The destruction of the health system is being exacerbated by the blocking of aid, supplies, and electricity in Gaza. Palestinians of all ages have died from a lack of access to healthcare, equipment, and treatment options because of the blockade. In many cases it’s not possible to run a hospital or operate on patients because of damage to generators, and the lack of electricity makes it impossible to run critical equipment in intensive care units or neonatal incubators. Surgeons are having to conduct caesarean sections and amputate children’s limbs without anaesthetic, electricity, or essential medical supplies, using vinegar to dress wounds in the absence of antiseptics and11 conducting surgery without anaesthesia on kitchen tables because nowhere else is available.1213
Gaza’s only paediatric cancer ward was destroyed by Israeli attacks, leaving children without cancer treatment.14 Harrowing testimonies have detailed attempts to evacuate critically ill patients and premature babies from hospitals.
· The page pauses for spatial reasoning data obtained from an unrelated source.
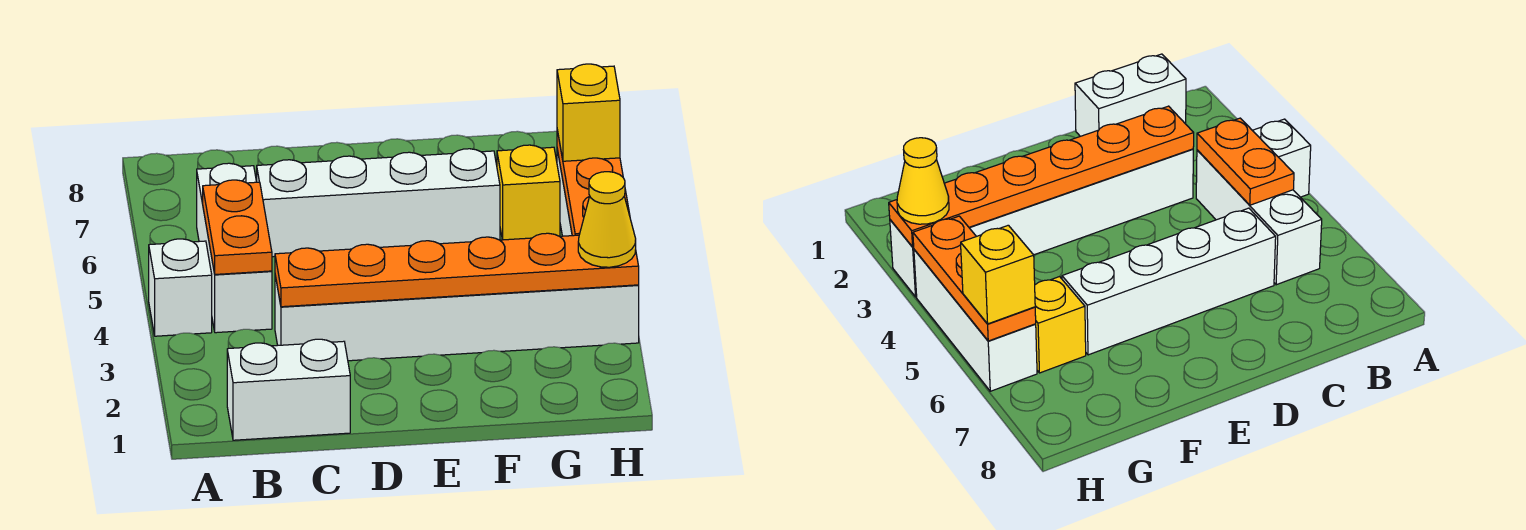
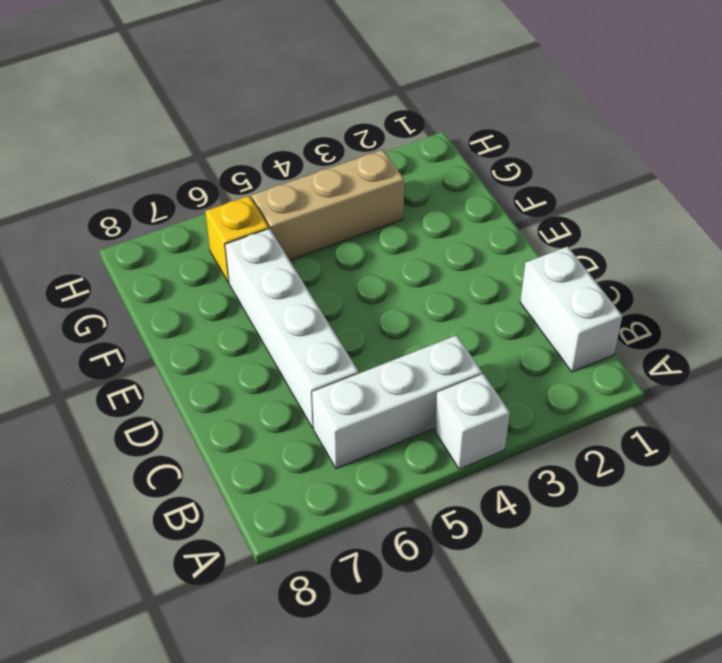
tan brick G3:G5 level 1 -> white brick C3:H3 level 1
none -> white brick H4:H6 level 1
none -> orange plate B4:B5 level 2
none -> orange plate C3:H3 level 2

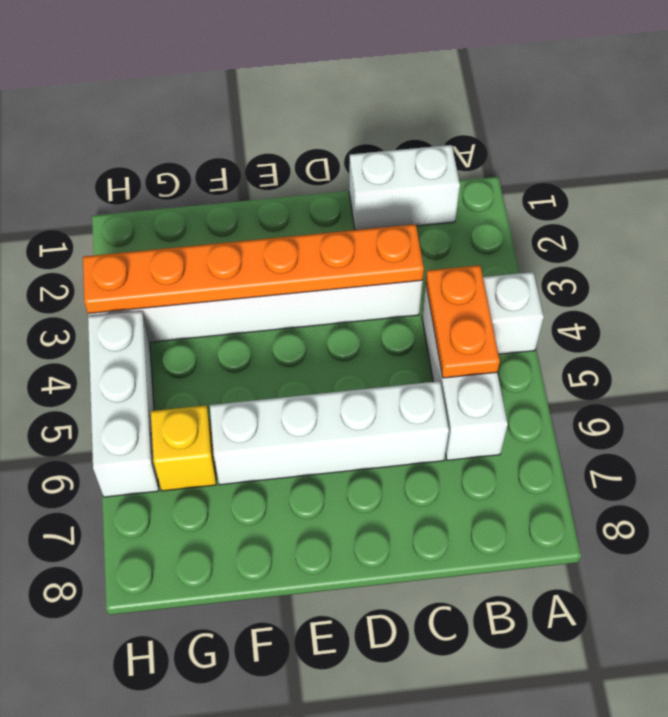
none -> orange plate H4:H6 level 2
none -> yellow cone H3 level 3
none -> yellow brick H6 level 3

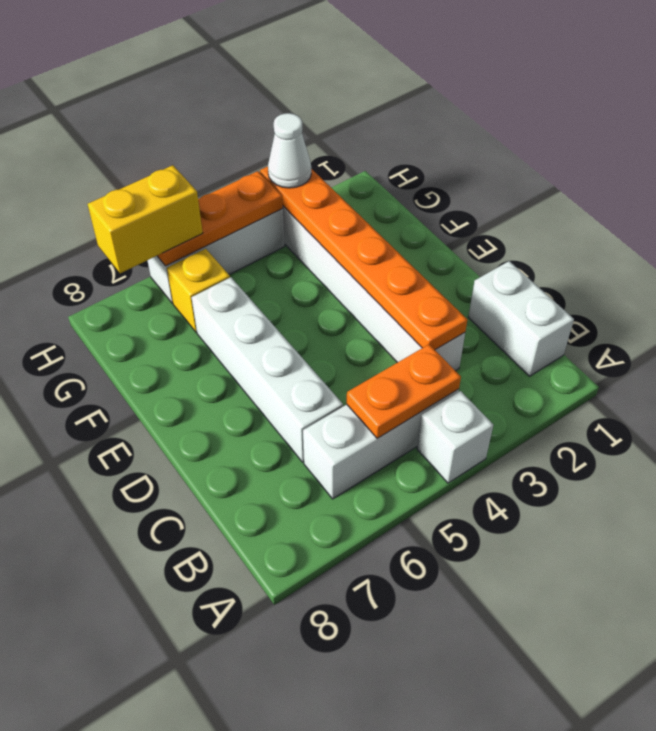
white cone H3 level 3 -> yellow cone H3 level 3
yellow brick H6:H7 level 3 -> yellow brick H6 level 3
In at least one instance at Al Nasr Hospital, horrific video footage shows decomposing bodies of babies who couldn’t be safely evacuated from intensive care units.15
Furthermore, with the destruction of water and sanitation infrastructure, infectious disease epidemics are inevitable. The Palestinian medical relief agency has reported an outbreak of hepatitis A in the Gaza Strip due to poor sanitary conditions and a lack of clean water.16
Despite facing enormous odds stacked against the survival of their patients and themselves, frontline health workers have remained in Gaza to do the best they can, showing courage that many of us can’t begin to imagine.17
Long term effects
This war is harming the current generation of people living in Gaza, and it will also have long term consequences. Miscarriages have reportedly skyrocketed,18 and women and girls don’t have proper or sufficient sanitary products, let alone healthcare. At least 50 000 pregnant women are facing extreme hunger and the absence of obstetric care.19
In the long term, tens of thousands of Gazans will need physical rehabilitation and psychological support. Many injured children have lost their parents and entire families, creating a humanitarian crisis in care, support, trauma, education, mental health, and even adoption for years to come. For the traumatised children who have survived this onslaught, emergency staff have had to coin a chilling new acronym: WCNSF, meaning “wounded child, no surviving family.”20
Researchers modelling projections of mortality in Gaza in the next six months have noted that, even if there were an immediate ceasefire, deaths from infectious disease would be two to four times as high as deaths from injury. If conflict persists, they predict, as many as 85 000 further lives could be lost.2122
The global health community must demand an immediate ceasefire. We must call for an immediate stop to the destruction of the health system, protection and support for our colleagues in healthcare, and provision of unrestricted humanitarian aid to Gaza. We must support the rebuilding of the entire health system in Gaza and its civilian infrastructure so that rehabilitation of the population can begin. And we must ensure that our institutions and professional bodies are held accountable for asserting the protection of the health system in this and other wars.
Global health starts at home.23 We all have a duty to intervene. If we remain silent, the inequities we’re supposed to challenge in our work will be exacerbated—and that will only make the global health community complicit in the suffering of Gaza’s people.